As youve heard this was the year of the WAHOO. When these fish started coming in I was thinking to myself oh 77lbs that will stick, nope oh 81lbs that will stick. Well LUNA SEA and angler Sean Jones weighed in a whopping 97.2lbs to take the wahoo division. Followed by 88.2 Angelo Depaola on the BREATHE REEL DEEP and 82.2 by Henry Dew on the MY TURN.

The DOLPHIN division produced some stud fish as well. Chris Jacobi aboard LITE CATCH won it with a 48.6lbs followed by a 41.2 Andy Heitman on the MISS MICKEY and third was 40.4 by Lea Lazor on the HOOK N UP.

The Tuna was won by MAIN EVENT 156.2 Morgan Garner, second Josh Jones FIRST CHOICE 146.8 and third 102.2 on the SEA YA and Rick Silhavy.

Three Swords were weighed. Our tournament has a 60inch min. to be weighed. Darwin Ellison on the GET REEL won it with a 128.2, second was Andrew Tidwell 106.2 on the TOTAL PACKAGE and Capt. Alex Pinney took third with 83.2 aboard the REEL WORTHLESS. The complete results are on the website at www.pbgfc.com I will post cash awards winnings soon.
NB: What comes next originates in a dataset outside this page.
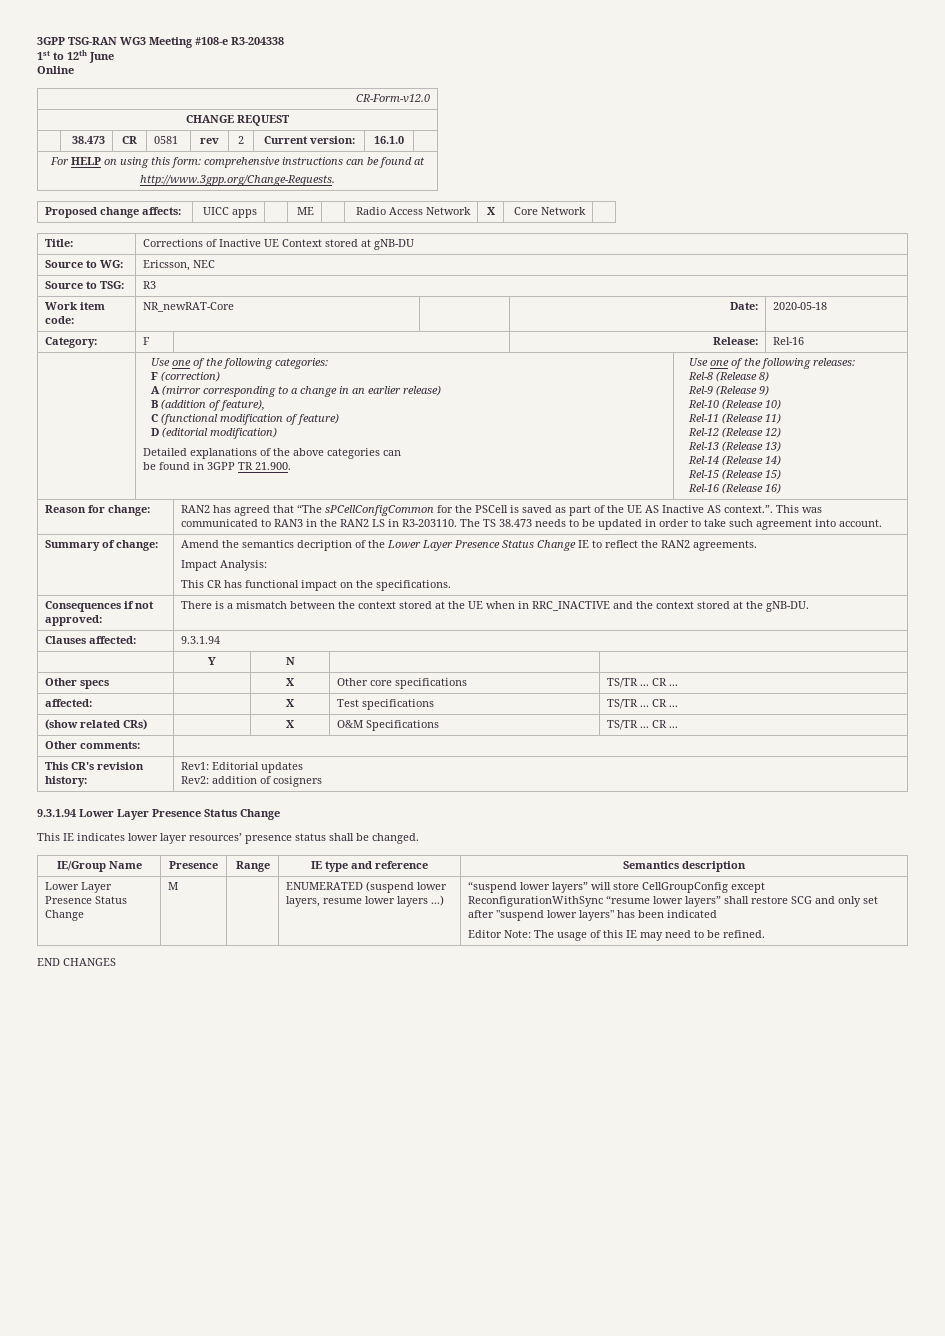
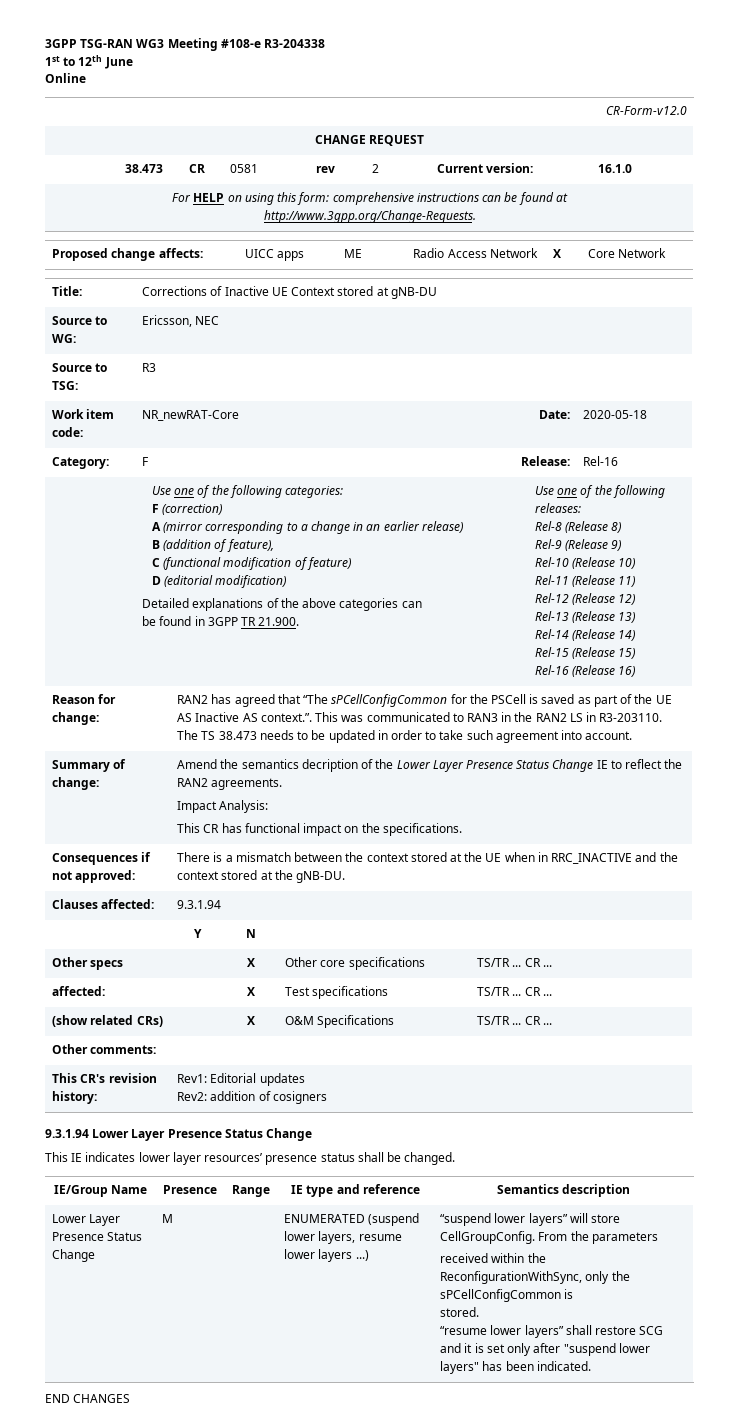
[642,882,766,893] [468,896,604,907] CellGroupConfig except ReconfigurationWithSync -> [440,1231,658,1244] [440,1253,546,1263] [440,1271,630,1284] [440,1289,574,1302] [440,1307,480,1317] CellGroupConfig. From the parameters // received within the ReconfigurationWithSync, only the sPCellConfigCommon is // stored. //
[838,896,879,907] only set -> [464,1343,532,1356] it is set only
[667,910,718,918] [468,930,766,941] indicated // Editor Note: The usage of this IE may need to be refined. -> [536,1361,591,1371] indicated.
I will also post some awesome pics from the weighins and the Fireworks show going on as the boats were coming in. check out the FACEBOOK page as well to some. It was great meeting alot of you on this forum. Next up is the Ladies July 21-23 i will posting details soon. Thank you again for supporting the PBGFC by fishing our tournaments. It was a fun time for sure and plans have already started for next years tourney. See you all soon and Good Luck and Tight Lines.


----------



## bully48 (Aug 2, 2008)

here is a couple of the photos more to come


----------



## Bow Down (Jun 8, 2011)

Kevin thanks for a fun tourney, now hurry up and get those pics up.....:whistling:


----------



## Xiphius (Oct 10, 2007)

great tournament, big fish,nice distribution of cash! Good job to the PBGFC!


----------